You're on a good treatment for most without major side effects. I just finished this regimen last Sunday. Only wishing you could have started sooner. We'll be praying this works for you. Keep us posted on your progress. Take care
Sounds like we are similar - but they have me on interferon with the solvaldi! 5th time a charm.
Welcome JS:
Love your story about passing out and waking up to the beautiful blonde. If you have to pass out then I guess that is the way to do it.
So, you have about 4 weeks to go and then you are home free assuming all goes well. It sounds like you are through the worst of the side effects, and getting up and around now, which should only make you feel better. I am sending good wishes your way.
Hi Scott,
Welcome to the forum my friend!!! So glad you've joined the forum and really look forward to all the good news you will hopefully share. We've got a member, Bill (DeRanger), that is also a liver transplant patient and has gone on to SVR. He's a truly inspiring individual and I hope you'll hear from him soon. He can certainly provide you with some good ideas that only you two could understand! I'm so sorry that you had to experience so much adversity to get to this point but it sounds like it has really given you some great strength's to pull from when things get dicey and from the sounds of it, you've had a few dicey moments to get where you are today.

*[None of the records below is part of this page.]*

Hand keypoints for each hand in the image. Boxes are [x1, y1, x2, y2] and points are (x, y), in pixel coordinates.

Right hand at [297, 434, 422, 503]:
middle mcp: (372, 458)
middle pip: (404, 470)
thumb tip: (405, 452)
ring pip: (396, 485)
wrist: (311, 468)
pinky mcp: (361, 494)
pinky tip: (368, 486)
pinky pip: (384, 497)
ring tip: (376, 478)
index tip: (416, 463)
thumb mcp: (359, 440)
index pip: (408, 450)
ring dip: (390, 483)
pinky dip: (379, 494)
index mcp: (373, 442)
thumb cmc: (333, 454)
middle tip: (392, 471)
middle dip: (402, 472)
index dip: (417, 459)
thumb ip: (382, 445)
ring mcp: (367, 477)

It's obvious that with the multi log reduction in your viral load, treatment is working and working well.
If there is anything I can do to assist you here on the forum, please ask. We've got a great group of like minded, helpful people, that are always just a click away should you need anything. Be sure to utilize our search function at the top center of each page, we have a great resource in it and if you can't find it there, just ask and we'll get you where you need to go. Good luck and keep in touch!
Tig
Hello and greetings. New here, a brief bio of my adventures with HCV. Infected 1970 while in military. HCC in 1998, transplant 1999. I have done well with the transplant but the HCV has pretty well destroyed the new liver. Stage 4 cirrhosis and now have edema I am guessing from portal vein hypertension. Two rounds of interferon/riba. Pegalyted interferon the second round. Non response so they discontinued therapy. I got so anemic the second time around I passed out at work shortly after beginning. I was working as a floor director/cameraman during the 6 oclock news and went down...woke up with a beautiful blonde reporter standing over me, thought I had died and gone to heaven. Film at 11. Non response on that therapy, so discontinued. My gastroenterologist was 4 hours away at the transplant center, so I switched to a center closer to home last summer. My new gastro is great, went to school where I was transplanted and worked there as well so he knows many of the Dr.s there. He started me on the Sovaldi Olysio combo April 11, EOT July 4. Labs have fluctuated quite a bit, week 4 VL was 167, from baseline 13,000,000. Side effects have subsided quite a bit. Had major league fatigue for first month, itching, insomnia. Depression off and on, but walking now and that seems to help. I have actually begun to rejoin the living I am feeling so much better. There doesnt seem to be much info or trials on Post transplant cirrhotics so I feel a bit like a lab rat, all I need now is a wheel and I'm happy. To recap, HCV 1970, 1a, xplant 1999, two interferon adventures, stage 4 cirrhosis and sovaldi olysio eot july 4. Prayers are welcome and encouraged.